Ore 9.30 passate, forse 9.45. Prima di dedicare la mattinata a fare la spesa vado in farmacia. Dato che un ragazzo straniero entrato prima di me non ha preso il numero decido, quando se ne accorge, di cedergli il mio per non fargli perdere il turno. Io prendo il suo anche se questo implica finire dietro la signora molto anziana entrata dopo di me. “Non ho fretta” mi dico. “E poi quanto vuoi che impieghi” continuo. Illuso.
La signora in questione ha deciso che i medicinali prescrittigli dal medico non vadano bene perché lei non li sa usare e vuole quelli che ha sempre preso anche se non è detto siano per la stessa cosa. Inoltre vuole glieli cambino e quando la dottoressa dietro il banco cerca di farle capire che non è che si possano cambiare i medicinali senza sapere come siano stati conservati, la dolce vecchina (che “ina” non era molto, dato che era più alta di me) ribadisce che lei mica l’ha usato, ha solo guardato dentro la scatola. Dopo di che dice che vuole che la vaccinino e qui parte iter di spiegazione per comunicarle che loro non vaccinano, ma prendono la prenotazione per il vaccino e che poi verrà chiamata, ovviamente se ha più di 80 anni (ne ho 88, faccia un po’ lei! Tra due anni sono 90). Alla comunicazione della di lei età un’altra donna anziana ma apparentemente più giovane parte facendole i complimenti (per cosa? Perché è viva? Chiedi sinceramente) e poi iniziando a dirle che non doveva lamentarsi se barcollava perché lei invece aveva il marito a casa che era un po’ più giovane e non capiva nulla. Il tutto, ricordo, mentre noi altri eravamo in coda.
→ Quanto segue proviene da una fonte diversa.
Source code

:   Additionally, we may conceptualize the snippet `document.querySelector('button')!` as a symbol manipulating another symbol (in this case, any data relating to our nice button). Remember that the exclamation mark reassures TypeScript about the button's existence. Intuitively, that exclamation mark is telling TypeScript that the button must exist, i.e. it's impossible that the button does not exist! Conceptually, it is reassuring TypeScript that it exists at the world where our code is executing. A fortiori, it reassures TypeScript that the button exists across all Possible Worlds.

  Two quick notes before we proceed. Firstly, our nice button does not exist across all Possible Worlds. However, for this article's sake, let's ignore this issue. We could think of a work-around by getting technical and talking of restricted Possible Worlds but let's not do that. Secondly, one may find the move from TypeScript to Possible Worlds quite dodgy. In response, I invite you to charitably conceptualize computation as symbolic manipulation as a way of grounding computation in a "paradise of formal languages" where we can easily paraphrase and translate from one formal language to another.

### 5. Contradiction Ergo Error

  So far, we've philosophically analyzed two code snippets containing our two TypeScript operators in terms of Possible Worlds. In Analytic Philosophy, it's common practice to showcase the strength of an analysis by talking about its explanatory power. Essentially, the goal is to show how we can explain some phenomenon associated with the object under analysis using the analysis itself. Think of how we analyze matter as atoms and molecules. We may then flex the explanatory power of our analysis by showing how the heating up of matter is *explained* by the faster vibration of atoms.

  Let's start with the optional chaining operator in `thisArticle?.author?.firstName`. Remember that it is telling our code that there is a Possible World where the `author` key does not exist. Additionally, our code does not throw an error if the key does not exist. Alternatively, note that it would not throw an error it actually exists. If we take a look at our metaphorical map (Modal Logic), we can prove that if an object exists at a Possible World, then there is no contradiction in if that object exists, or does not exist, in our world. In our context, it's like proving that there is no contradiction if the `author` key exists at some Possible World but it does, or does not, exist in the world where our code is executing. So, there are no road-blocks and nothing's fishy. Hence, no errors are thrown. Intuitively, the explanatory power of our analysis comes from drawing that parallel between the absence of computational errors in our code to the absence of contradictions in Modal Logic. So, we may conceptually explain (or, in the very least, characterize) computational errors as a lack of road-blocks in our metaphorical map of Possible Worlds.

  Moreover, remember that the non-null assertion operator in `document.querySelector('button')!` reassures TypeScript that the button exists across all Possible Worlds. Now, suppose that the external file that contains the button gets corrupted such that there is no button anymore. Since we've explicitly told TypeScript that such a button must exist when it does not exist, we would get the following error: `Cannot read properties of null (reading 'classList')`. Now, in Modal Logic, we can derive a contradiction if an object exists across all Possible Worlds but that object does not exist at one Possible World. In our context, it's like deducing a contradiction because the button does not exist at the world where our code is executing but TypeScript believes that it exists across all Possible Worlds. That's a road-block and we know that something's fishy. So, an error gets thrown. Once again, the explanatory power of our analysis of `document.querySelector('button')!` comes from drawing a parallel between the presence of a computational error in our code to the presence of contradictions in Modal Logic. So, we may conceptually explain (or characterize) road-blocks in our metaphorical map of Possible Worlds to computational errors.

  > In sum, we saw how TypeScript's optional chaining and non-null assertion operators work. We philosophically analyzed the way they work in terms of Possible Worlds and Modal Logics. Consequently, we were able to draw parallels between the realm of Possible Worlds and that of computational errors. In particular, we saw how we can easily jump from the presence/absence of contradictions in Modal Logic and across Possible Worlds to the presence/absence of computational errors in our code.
Incredibilmente giunge il mio turno in un’altra cassa (non prima che la signora col marito non lucido prima si mette a sindacare sul resto e poi torna indietro perché stava scordando gli acquisti appena fatti) e mentre sbrigo le mie faccende sento la conversazione della prima signora che ancora non si è schiodata. Alla fine la dottoressa ha deciso di darle i soldi indietro e poi farle acquistare il medicinale che voleva (anche se – diciamolo per correttezza – ha ripetuto più volte che il medico aveva prescritto qualcosa di molto diverso).
”Signora, io ora le ho rimborsato i soldi. Questo invece è il suo medicinale, che deve pagare. Costa 7,20. Ha capito?”
”Sì sì, capito”
Prende il medicinale e fa per andare via.
”Signora, mi scusi, deve pagarlo”
”Ah, devo pagarlo? Ah, non avevo mica capito. E quant’è?”
“7,20”
Esco dalla farmacia che è ancora lì.
Sono le 10.15.
Ora ditemi, se ne avete il coraggio, che alzarsi la mattina presto fa bene.
Ora comprendo il messaggio della tazza. Io ho pensato si trattasse di un semplice incidente sfortunato dovuto alla mia sonnolenza e invece no! Lei, povera, si era sacrificata. Voleva avvisarmi di non farlo. Di tornare a letto finché facevo in tempo. E l’ha fatto nel solo modo possibile: suicidandosi e facendosi in mille pezzi.
Ah, ma mi rendo conto che manca un particolare: sulla tazza c’era scritto “I’m not a morning person”.
Perdonami, tazza.
Non ti ho saputa ascoltare.
Perdona il sorriso che mi ha suscitato il pezzo di tazza sotto la porta con le eventuali conseguenze col fabbro… sì, decisamente una giornata NO!
Un abbraccio.
(Ps: finalmente sono riuscita a connettermi per commentare, provavo pervicacemente con google ma non c’era verso, alla fine mi son connessa con fb ed eccomi qui.